Prompt Perturbation in Retrieval-Augmented Generation based Large Language Models
This addresses a critical robustness issue for users relying on RAG-based LLMs for trustworthy text generation, though it is incremental in improving detection methods.
The study tackled the vulnerability of Retrieval-Augmented Generation (RAG) based large language models to small prompt perturbations, finding that inserting a short prefix can cause outputs to deviate significantly from factual answers, and introduced Gradient Guided Prompt Perturbation (GGPP) to achieve a high success rate in steering outputs to targeted wrong answers.

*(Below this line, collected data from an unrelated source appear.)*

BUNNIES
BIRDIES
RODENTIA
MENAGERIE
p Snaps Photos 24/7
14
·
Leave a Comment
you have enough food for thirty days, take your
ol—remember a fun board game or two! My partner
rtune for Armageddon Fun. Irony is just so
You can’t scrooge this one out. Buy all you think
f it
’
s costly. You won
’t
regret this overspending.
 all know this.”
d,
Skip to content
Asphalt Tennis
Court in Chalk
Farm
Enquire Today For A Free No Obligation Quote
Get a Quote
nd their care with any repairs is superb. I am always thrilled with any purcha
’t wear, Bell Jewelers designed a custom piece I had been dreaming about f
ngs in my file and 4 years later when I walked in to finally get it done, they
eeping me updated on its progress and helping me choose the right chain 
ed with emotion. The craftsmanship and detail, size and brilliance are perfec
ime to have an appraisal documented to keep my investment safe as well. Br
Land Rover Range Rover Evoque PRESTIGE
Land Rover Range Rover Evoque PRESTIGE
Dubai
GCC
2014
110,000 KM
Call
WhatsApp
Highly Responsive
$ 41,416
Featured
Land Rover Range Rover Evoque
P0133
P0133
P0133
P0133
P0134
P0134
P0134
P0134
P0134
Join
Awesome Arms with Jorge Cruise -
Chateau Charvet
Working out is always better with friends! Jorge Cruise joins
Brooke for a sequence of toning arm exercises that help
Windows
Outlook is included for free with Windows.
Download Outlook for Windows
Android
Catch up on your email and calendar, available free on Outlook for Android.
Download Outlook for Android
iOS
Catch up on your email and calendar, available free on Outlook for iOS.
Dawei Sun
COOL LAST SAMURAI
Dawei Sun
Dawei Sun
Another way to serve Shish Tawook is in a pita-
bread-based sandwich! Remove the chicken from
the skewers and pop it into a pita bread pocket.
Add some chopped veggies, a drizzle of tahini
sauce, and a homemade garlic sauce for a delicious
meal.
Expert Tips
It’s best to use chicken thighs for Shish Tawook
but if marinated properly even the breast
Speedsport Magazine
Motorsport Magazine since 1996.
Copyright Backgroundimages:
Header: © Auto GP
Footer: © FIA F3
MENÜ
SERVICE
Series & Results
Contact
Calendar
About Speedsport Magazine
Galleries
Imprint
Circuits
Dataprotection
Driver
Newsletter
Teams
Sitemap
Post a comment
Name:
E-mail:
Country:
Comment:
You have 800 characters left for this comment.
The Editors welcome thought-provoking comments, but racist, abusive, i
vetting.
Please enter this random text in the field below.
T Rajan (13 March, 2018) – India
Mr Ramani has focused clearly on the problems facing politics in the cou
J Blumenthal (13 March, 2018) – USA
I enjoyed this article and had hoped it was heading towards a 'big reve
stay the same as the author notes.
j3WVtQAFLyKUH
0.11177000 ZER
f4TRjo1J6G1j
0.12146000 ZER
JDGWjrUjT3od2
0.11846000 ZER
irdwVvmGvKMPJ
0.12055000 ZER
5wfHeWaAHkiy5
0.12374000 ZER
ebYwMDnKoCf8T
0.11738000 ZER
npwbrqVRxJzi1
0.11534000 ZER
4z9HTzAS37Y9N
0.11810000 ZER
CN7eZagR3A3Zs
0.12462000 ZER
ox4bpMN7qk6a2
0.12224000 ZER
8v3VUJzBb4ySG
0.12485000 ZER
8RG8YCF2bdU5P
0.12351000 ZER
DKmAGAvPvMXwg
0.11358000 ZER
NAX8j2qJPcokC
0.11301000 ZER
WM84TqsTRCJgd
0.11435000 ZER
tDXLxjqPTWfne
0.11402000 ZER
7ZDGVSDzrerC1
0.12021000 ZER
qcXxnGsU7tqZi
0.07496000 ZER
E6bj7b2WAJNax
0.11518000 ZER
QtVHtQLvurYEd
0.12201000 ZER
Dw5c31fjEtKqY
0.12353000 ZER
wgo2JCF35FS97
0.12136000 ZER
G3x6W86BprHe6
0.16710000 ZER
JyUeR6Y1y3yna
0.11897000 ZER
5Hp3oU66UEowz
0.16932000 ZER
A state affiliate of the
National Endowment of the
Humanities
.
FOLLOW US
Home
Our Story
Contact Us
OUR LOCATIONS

The robustness of large language models (LLMs) becomes increasingly important as their use rapidly grows in a wide range of domains. Retrieval-Augmented Generation (RAG) is considered as a means to improve the trustworthiness of text generation from LLMs. However, how the outputs from RAG-based LLMs are affected by slightly different inputs is not well studied. In this work, we find that the insertion of even a short prefix to the prompt leads to the generation of outputs far away from factually correct answers. We systematically evaluate the effect of such prefixes on RAG by introducing a novel optimization technique called Gradient Guided Prompt Perturbation (GGPP). GGPP achieves a high success rate in steering outputs of RAG-based LLMs to targeted wrong answers. It can also cope with instructions in the prompts requesting to ignore irrelevant context. We also exploit LLMs' neuron activation difference between prompts with and without GGPP perturbations to give a method that improves the robustness of RAG-based LLMs through a highly effective detector trained on neuron activation triggered by GGPP generated prompts. Our evaluation on open-sourced LLMs demonstrates the effectiveness of our methods.